So why did I not see Herzog the crazed director that evening at Amherst College? It was not just because of the over-articulation in Into the Abyss, but something about the lecture itself. It seemed that Herzog had come here to give advice and not to converse. Instead of letting himself unfold, he again articulated too much. It seemed like he was moderating his own personality because someone had told him to be safe. However, the advice was often beautiful, and there were three sentences that I will always remember:

1. Psychoanalysis was the mistake of the 20th century
2. It is a mistake to scrutinize the self
3. If your soul is dark, let it be dark

Although these three statements befit Herzog, it was difficult for me not to question them. Is not what Herzog was doing in this lecture, and through the characters in his films, a form of self-scrutiny? And does not this prove that it is an unavoidable process for any artist, and perhaps not even a process they have control over? What exactly did he mean when he said to allow the soul to “be dark”? Incomprehensible darkness may make up most of the soul, and allowing it to flourish produces many great things. But is not the basic function of psychoanalysis to make us aware of the dark parts of our soul, and not, as Herzog seemed to imply, to get rid of them? And only once an artist becomes aware of or acknowledges the darker part of his soul can he begin to articulate himself.
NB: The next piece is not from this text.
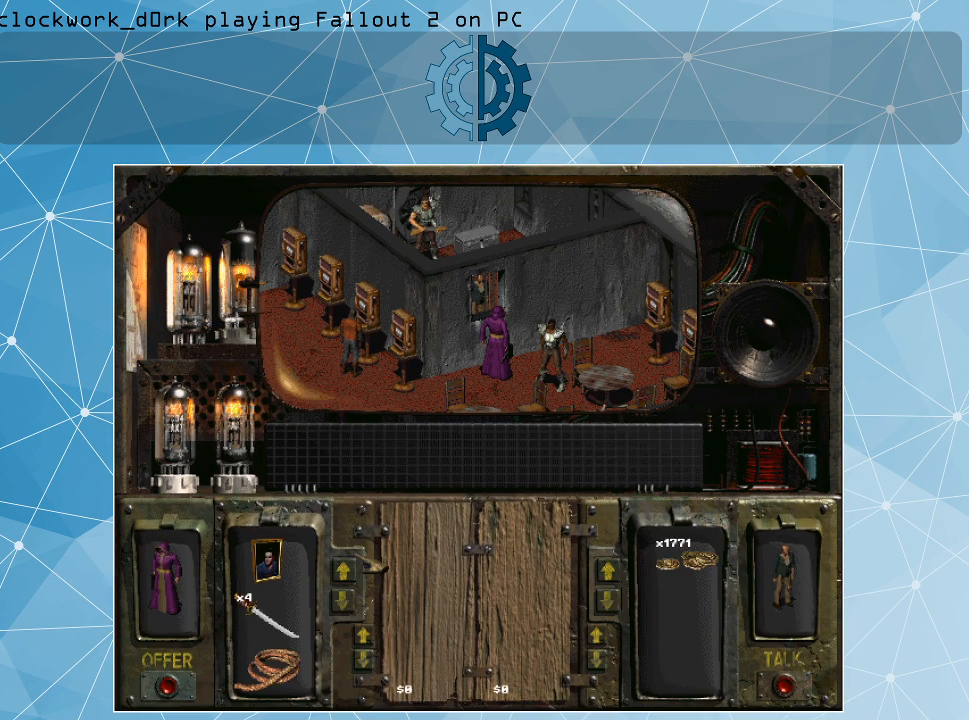
{"keys": [], "mouse": [], "events": []}
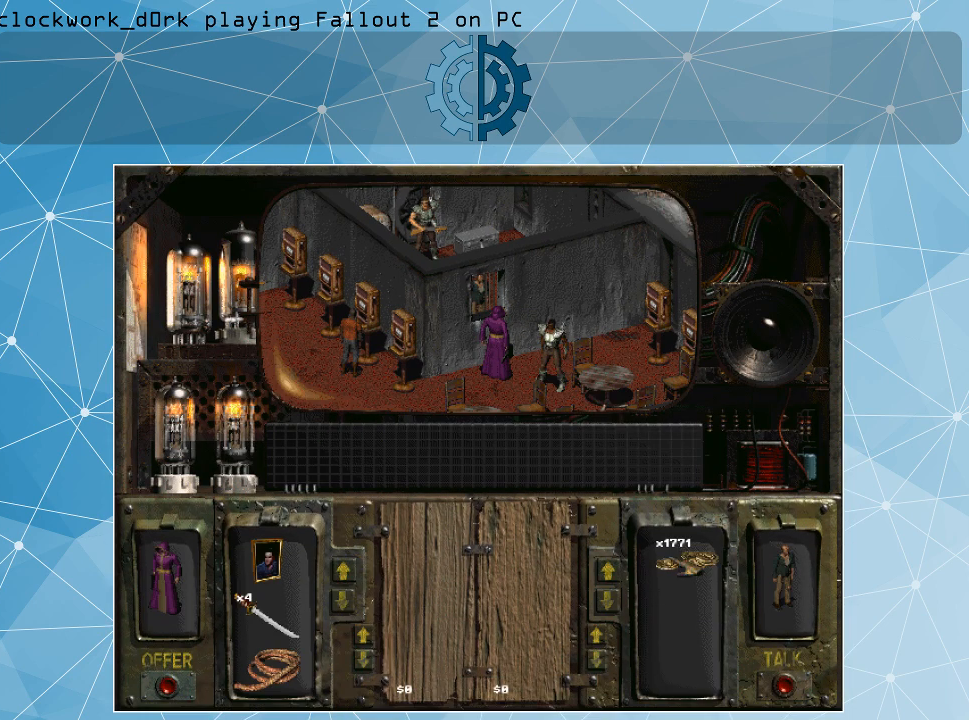
{"keys": [], "mouse": [], "events": []}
Everyone must have darker shades in themselves that they cannot or choose not to explain, and these are the parts we would call irrational. What makes artists act on their irrationality? Herzog is also known to have eaten his own shoe, and plotted to kill his lead actor Klaus Kinski, who plays the role of Aguirre (incidentally Kinski too hatched his own plot to kill Herzog). Do even these irrational tendencies somehow make his artistic personality more whole, or are they just the childish, self-indulgent behavior of a man that believes he is entitled to it? It is too much to say that as an artist, his irrational self is more powerful or extreme than a regular person’s, or that it is in any way special. But perhaps his self-awareness, or his compulsion to act and to make is stronger.  

Burden of Dreams is about the making of Fitzcarraldo, another Herzog film about a man driven by unreasonable desire. Fitzcarraldo wants to pull a boat overland from one river of the Amazon to another, so that he can construct an opera house on the other side. The project is threatened from the beginning. For the shooting of the film, Herzog actually wants to perform this action of pulling a boat overland— a stunt that apparently carries a 70% risk of causing casualties. “I don’t want to live in a world where there are no lions or no people like lions,” he says at one point.
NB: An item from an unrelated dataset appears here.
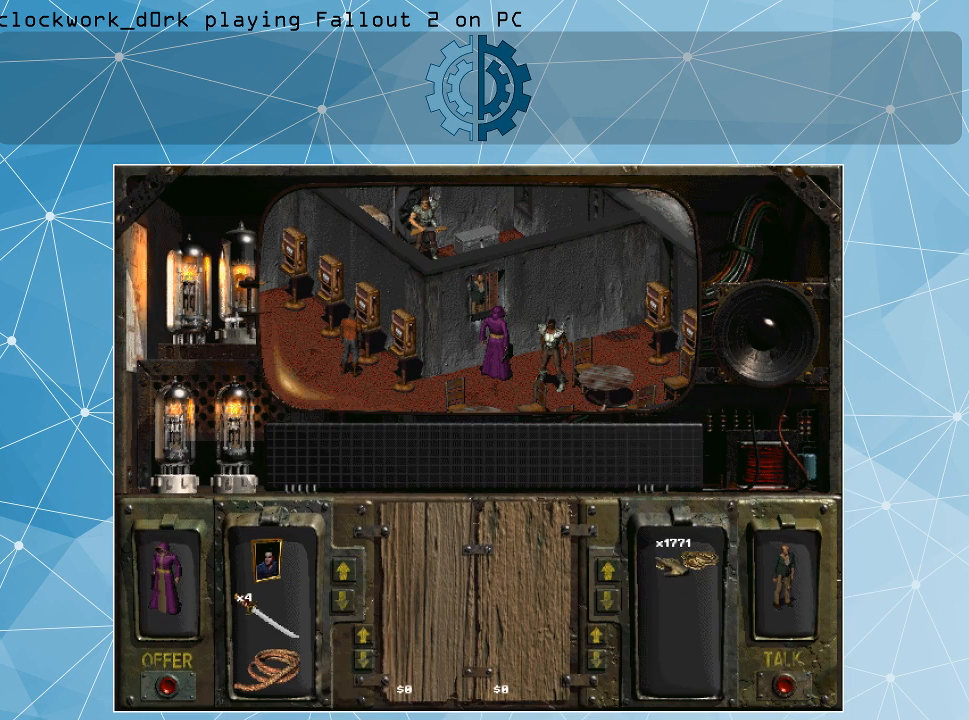
{"keys": [], "mouse": [], "events": []}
Herzog knowingly risks not only his own safety but also that of his crew, and he cannot quite explain why. In apophthegm 154 in Beyond Good and Evil, Friedrich Nietzsche writes, “everything absolute belongs to pathology”. Nietzsche’s absolutes are “evasion” and “joyous distrust”— tendencies that make a person go against norms. To embrace these tendencies is a sign of health— bodily as much as mental health. A strong, powerful person will find that his body and mind are in tune with a common urge— the urge to make, destroy and digress. By becoming Fitzcarraldo and filming against the wishes of nature, Herzog is putting himself to the test physically as well as mentally, and he is willing to take himself to the extreme. Irrationality is as much a bodily experience as an intellectual one.   

There are irrational compulsions, inspiration, self-knowledge, and risk-taking, but to produce a complete body of work, something has to bring these together, or it would be too simple. For Nietzsche, sensuous experience could blossom into intellectual activity, provided the person maintains a “cruelty of the intellectual conscience and taste”. Then artistic conscience too must be relentless and cruel so that it can acknowledge lack of knowledge, darkness and risk, to show what can be learnt from these things, and ask even more questions. So the artistic conscience is what stretches uncertainty to its limits to show what is beyond.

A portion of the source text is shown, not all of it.